Cleveland: The Incredible Shrinking City
This week, the U.S. Census released its latest population estimates for American cities. And for my old hometown of Cleveland, Ohio, the news was grim indeed. Now down to 444,000 people, the city that once proclaimed itself the "Best Location in the Nation" has lost over half its population since 1950.
There is simply no way to gloss over the cavalcade of catastrophic numbers for Cleveland. In 1920, Cleveland was the fifth largest city in the United States; today it is 40th. The devastation of the city's industrial base in steel, cars and heavy machinery is reflected in a precipitous population decline that accelerated in the 1970's. From its post-war peak of 914,000 in 1950, Cleveland dipped to 876,000 in 1960, 750,000 in 1970, 574,000 in 1980, 506,000 in 1990, and 478,000 in 2000.
The dismal news doesn't end there. Cleveland is the poorest major city in the United States. And despite the campaign launched in 2004 by then mayor Jane Campbell to restore Cleveland to half a million residents by 2010, the downward trajectory seems likely to continue. As the Cleveland Plain Dealer reported:
Cleveland has lost about 7 percent of its population in the last six years. Mark Salling, a demographer at Cleveland State University, says the city is on course to dip below 400,000 in 2015, and below 300,000 by 2033.

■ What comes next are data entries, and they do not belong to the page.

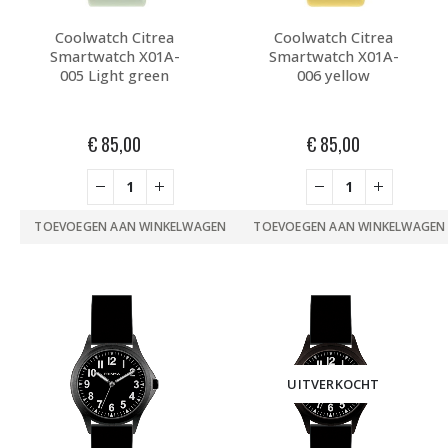
Coolwatch Citrea
Coolwatch Citrea
Smartwatch X01A-
Smartwatch X01A-
005 Light green
006 yellow
€
85,00
€
85,00
TOEVOEGEN AAN WINKELWAGEN
TOEVOEGEN AAN WINKELWAGEN
UITVERKOCHT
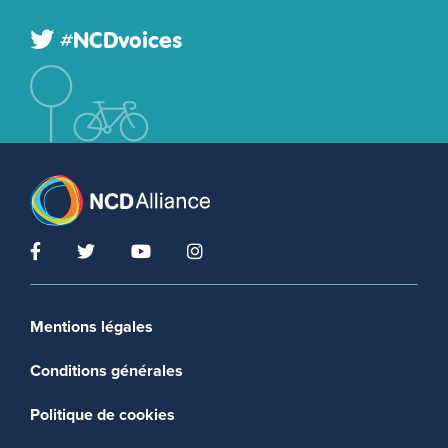
#NCDvoices
Footer menu
Mentions légales
Conditions générales
Politique de cookies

The gutting of Cleveland's manufacturing economy continues to impact the greater metropolitan region as well. While the five-county Northeast Ohio area is still the nation's 15th largest at 3 million people, Cuyahoga County slid from 1.75 million people to 1.35 million. Immigration, which steadied Chicago's population since 2000 and even led to growth in the headcount in the fellow Midwest City of Kansas City, simply can't keep pace with the flight of Clevelanders to the suburbs and the Sun Belt.
Of course, other Rust Belt cities like Detroit, Pittsburgh, St. Louis and Buffalo are similarly suffering. (Hurricane Katrina-ravaged New Orleans has lost 54% of its people since 2000.) But with Cleveland, even with the Flats, the Rock and Roll Hall of Fame, three new sports stadiums, the signs of decline are everywhere. One certain indicator is the abundance of street-level parking lots; they simply are not needed for new construction. And the Cuyahoga River, once so polluted it caught fire in 1969, now quietly snakes its way through the largely vanished industrial heart of the city.
In 2004, John Edwards and Dick Cheney held their vice presidential debate in Cleveland, the shrinking symbol of manufacturing decline in the battleground state of Ohio. At this rate, it seems that soon there won't be a Cleveland at all.